I don’t know if this is typical of me or of Douglas Adams, but the first thing I read of his was the second Hitchhiker’s book. As a result, I thought Zaphod Beeblebrox was the main character, which suited me right down to the rocky New Hampshire ground. As a burgeoning young egomaniac myself, I was well pleased to discover such a charming self-absorbed hero. He was funny, he was confident, he was everything I knew myself to be.
I don’t know if this is typical of me or of Tom Baker, but he was my first Doctor. As a result—well, I think you can see where I’m going with this. The Fourth Doctor and Zaphod both think themselves the center of the universe, and, wonderfully, it turns out they’re both right. Oh sure, it’s because one of them is in an artificial universe and the other is a fictional character, but things are tough all over. I think a little arrogance is justified, don’t you?
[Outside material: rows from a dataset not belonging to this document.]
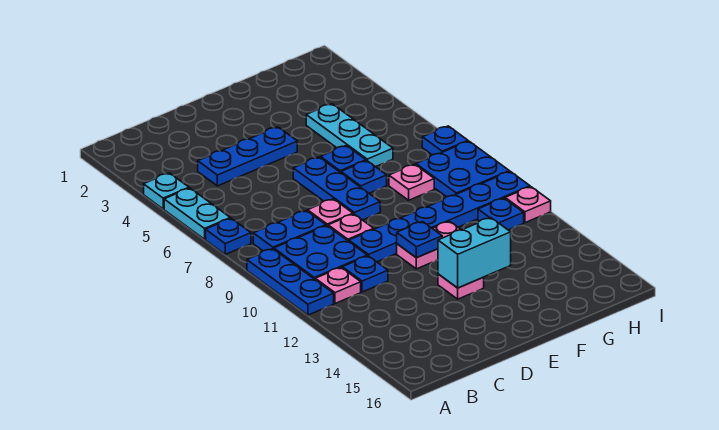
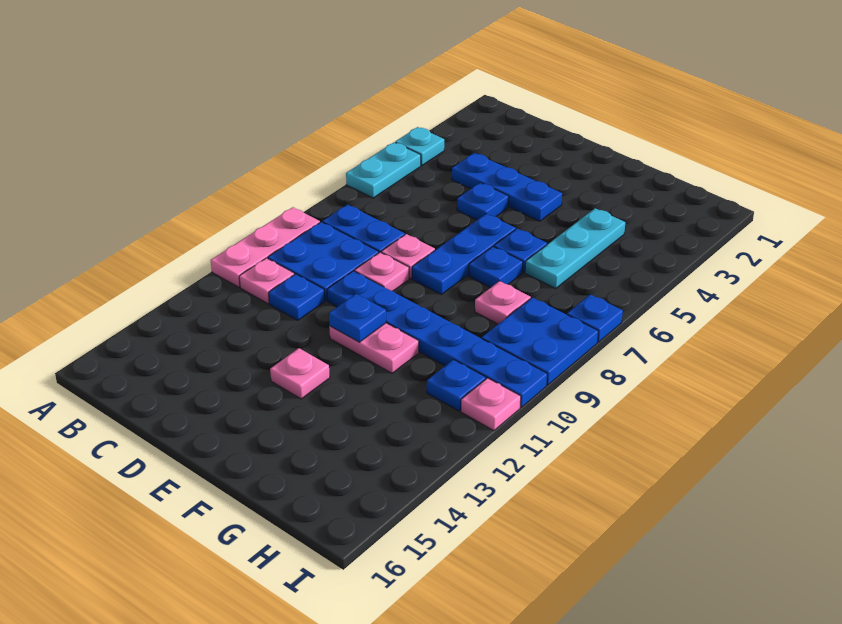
blue plate A7 level 1 -> blue plate D5 level 1
blue plate A9:A11 level 1 -> pink plate A9:A11 level 1
cyan brick E13:F13 level 2 -> none

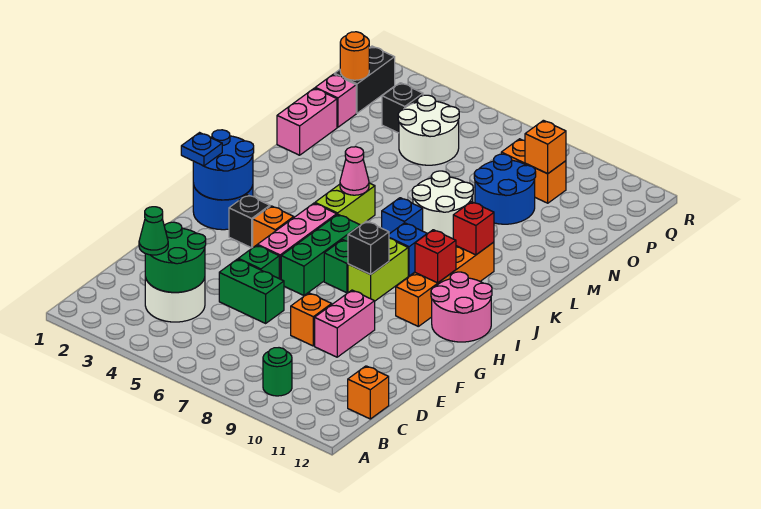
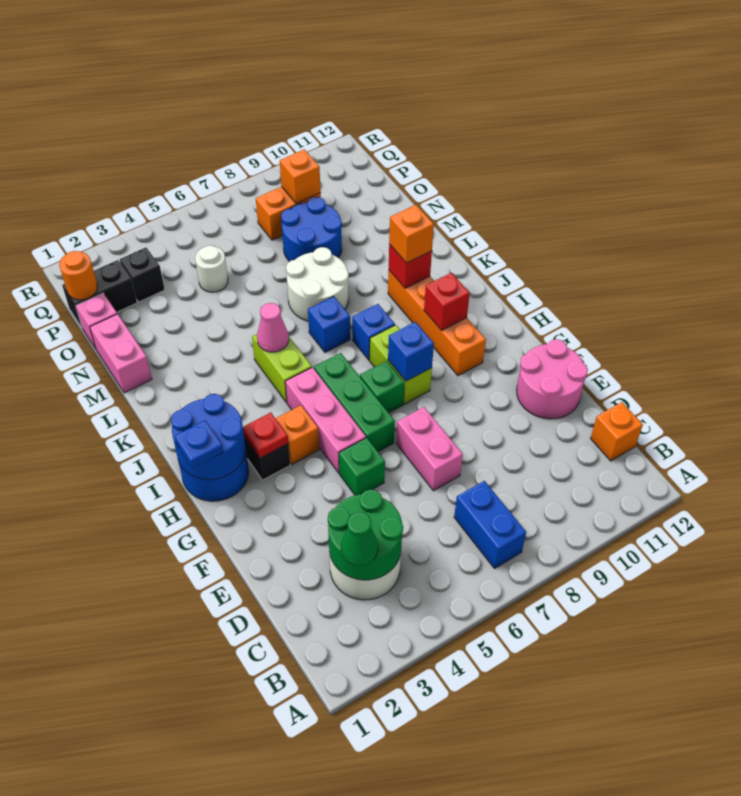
none -> blue brick B7:C7 level 1
green round brick B9 level 1 -> none
green brick E5:E6 level 1 -> none
orange brick E8 level 1 -> orange brick K10 level 3
pink brick E9:F9 level 1 -> pink brick E7:F7 level 1
none -> red plate H3 level 2
black brick H8 level 2 -> blue brick H8 level 2
pink round brick H11:I12 level 1 -> pink round brick E11:F12 level 1
white round brick O4:P5 level 1 -> white round brick O5 level 1
black brick P1:Q1 level 1 -> black brick P1:P2 level 1

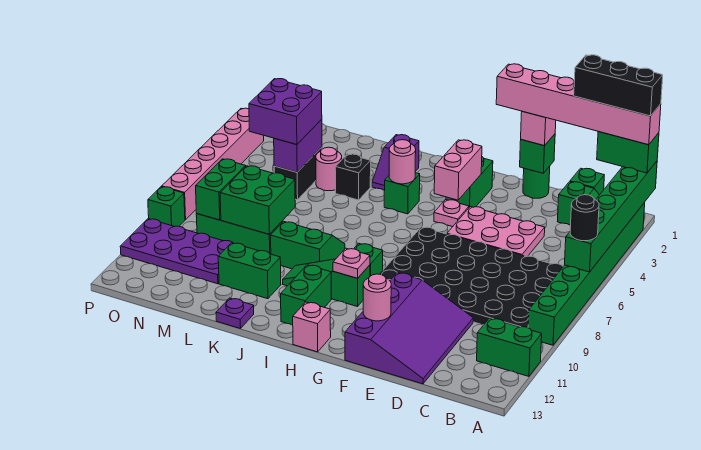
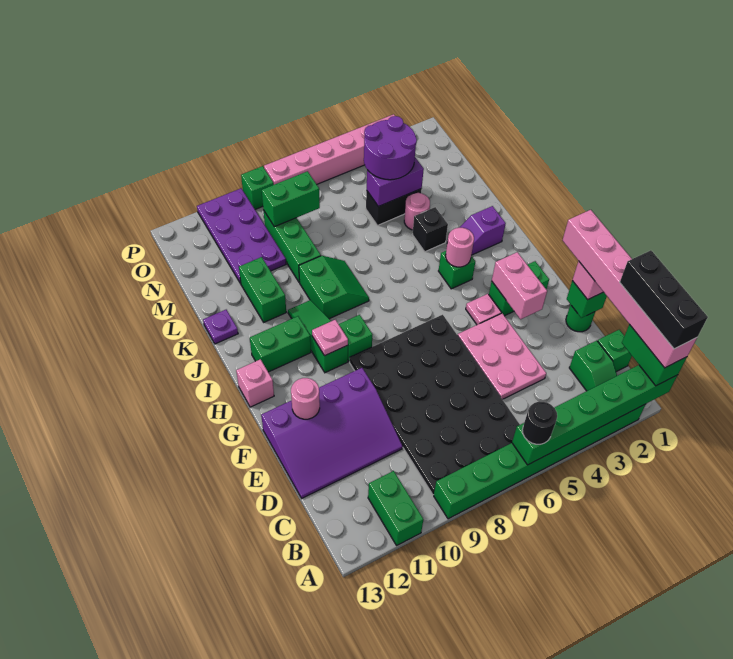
pink brick G3:G4 level 2 -> pink brick F3:G3 level 2
green brick L8:M9 level 2 -> none
purple brick M4:N5 level 3 -> purple round brick M4:N5 level 3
So anyway: City of Death, where we have the man who created the dumbest arrogant bastard in the galaxy writing for the smartest arrogant bastard in the galaxy. The result: a perfect double-bluff. Or as Count Scarlioni muses, “My dear, nobody could be as stupid as he seems.”
Tom Baker blazes out of the screen in this one. The plot is appropriately clever and silly. The cast (Lalla Ward! Julian Glover!) is superb. The location is Paris. The genius at the heart of all, the synthesizer of this demented grand poetry, Mr. Douglas Adams, takes a bow.
And then arrogantly steals the whole thing for a Dirk Gently book.